16 Oct 11:16
by Hao Wei, Erwin F. Rodriguez, Anthony F. Hollenkamp, Anand I. Bhatt, Dehong Chen, Rachel A. Caruso
Abstract
As an anode material for lithium-ion batteries, titanium dioxide (TiO2) shows good gravimetric performance (336 mAh g−1 for LiTiO2) and excellent cyclability. To address the poor rate behavior, slow lithium-ion (Li+) diffusion, and high irreversible capacity decay, TiO2 nanomaterials with tuned phase compositions and morphologies are being investigated. Here, a promising material is prepared that comprises a mesoporous “yolk–shell” spherical morphology in which the core is anatase TiO2 and the shell is TiO2(B).

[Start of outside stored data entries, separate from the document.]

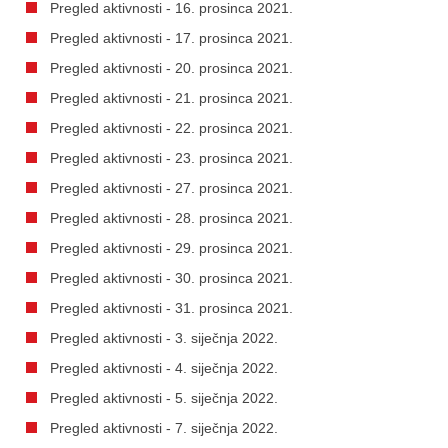
Pregled aktivnosti - 16. prosinca 2021.
Pregled aktivnosti - 17. prosinca 2021.
Pregled aktivnosti - 20. prosinca 2021.
Pregled aktivnosti - 21. prosinca 2021.
Pregled aktivnosti - 22. prosinca 2021.
Pregled aktivnosti - 23. prosinca 2021.
Pregled aktivnosti - 27. prosinca 2021.
Pregled aktivnosti - 28. prosinca 2021.
Pregled aktivnosti - 29. prosinca 2021.
Pregled aktivnosti - 30. prosinca 2021.
Pregled aktivnosti - 31. prosinca 2021.
Pregled aktivnosti - 3. siječnja 2022.
Pregled aktivnosti - 4. siječnja 2022.
Pregled aktivnosti - 5. siječnja 2022.
Pregled aktivnosti - 7. siječnja 2022.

The preparation employs a NaCl-assisted solvothermal process and the electrochemical results indicate that the mesoporous yolk–shell microspheres have high specific reversible capacity at moderate current (330.0 mAh g−1 at C/5), excellent rate performance (181.8 mAh g−1 at 40C), and impressive cyclability (98% capacity retention after 500 cycles). The superior properties are attributed to the TiO2(B) nanosheet shell, which provides additional active area to stabilize the pseudocapacity. In addition, the open mesoporous morphology improves diffusion of electrolyte throughout the electrode, thereby contributing directly to greatly improved rate capacity.
Mesoporous anatase TiO2 yolk–TiO2(B) shell microspheres are synthesized via a solvothermal process. Porous shells of thin TiO2(B) nanosheets are separated by a gap from the anatase TiO2 cores. These microspheres show a high reversible capacity and long-term cyclability as active anode materials in lithium-ion batteries.